BackgroundA phase II trial of combined androgen blockade (CAB) in patients with advanced androgen receptor (AR)–positive salivary gland carcinoma (SGC) showed 40% of the overall response rate. However, biomarkers which predict survival in this population remain unknown. MethodsA total of 99 patients with AR–positive SGC treated with leuprorelin acetate plus bicalutamide were included.
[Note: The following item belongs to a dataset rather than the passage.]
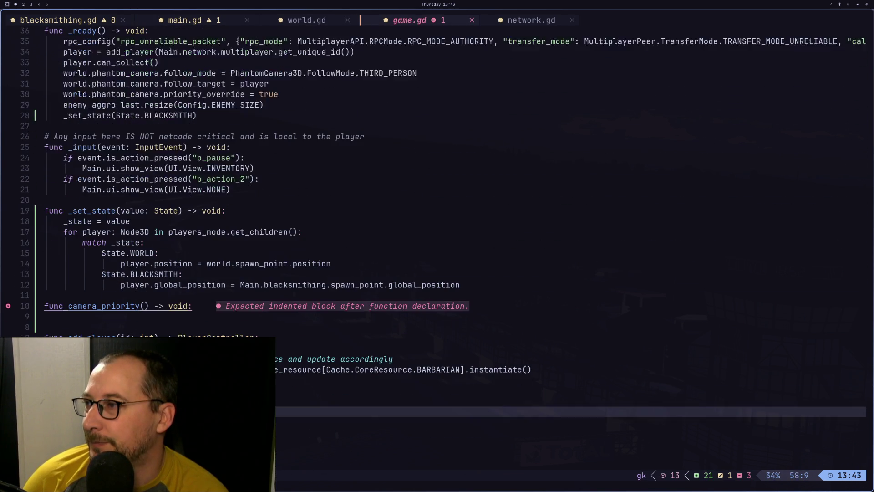
key("k")
key("k")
Age, sex, ECOG performance status (PS), previous treatment with trastuzumab plus docetaxel, modified Glasgow Prognosis Score (mGPS), neutrocyte-to-lymphocyte ratio (NLR), platelet-to-lymphocyte ratio (PLR), serum C-reactive protein (CRP) and testosterone level, HER2 status (according to ASCO/CAP Guidelines), mutational status of BRAF, PIK3CA, HRAS, AKT1 and TP53, immunohistochemistry (IHC) score of AR, Ki-67, CK5/6, p53, HER3, Akt, PI3K, FOXA1, adipophilin, mTOR and PTEN were assessed and correlated with progression-free survival (PFS) and overall survival (OS). ResultsFemale sex, mGPS (1 or 2 vs. 0), NLR (≥4.48), PLR (≥234.27), and Ki-67 labeling index (≥ 40%) were significantly associated with shorter PFS (hazard ratio [HR], 3.57, 2.01, 1.76, 1.62, and 2.16, respectively) and OS (HR, 4.91, 4.98, 3.10, 2.95, and 1.78, respectively). IHC scores of PTEN (3+) and adipophilin (≥5%) were related with favorable PFS (HR, 0.57 and 0.49, respectively) and OS (HR, 0.48 and 0.42, respectively). Age, ECOG PS, CRP, testosterone, AR positive ratio (≥70% or<70%), HER2 status, previous treatment with trastuzumab plus docetaxel, FOXA1 immunopositivity, and mutational status of BRAF, PIK3CA, HRAS, and TP53 did not have significant association with survival. ConclusionsRather than age and PS, sex and higher inflammation-based prognostic scores can serve as predictive biomarkers in patients with advanced SGC treated with CAB. IHC assessment of Ki-67, PTEN, and adipophilin may predict survival of this population. Biological validation of such markers is warranted. Clinical trial identificationUMIN000009437, Released on 03/12/2012. Legal entity responsible for the studyThe authors. FundingMEXT/JSPS. DisclosureAll authors have declared no conflicts of interest.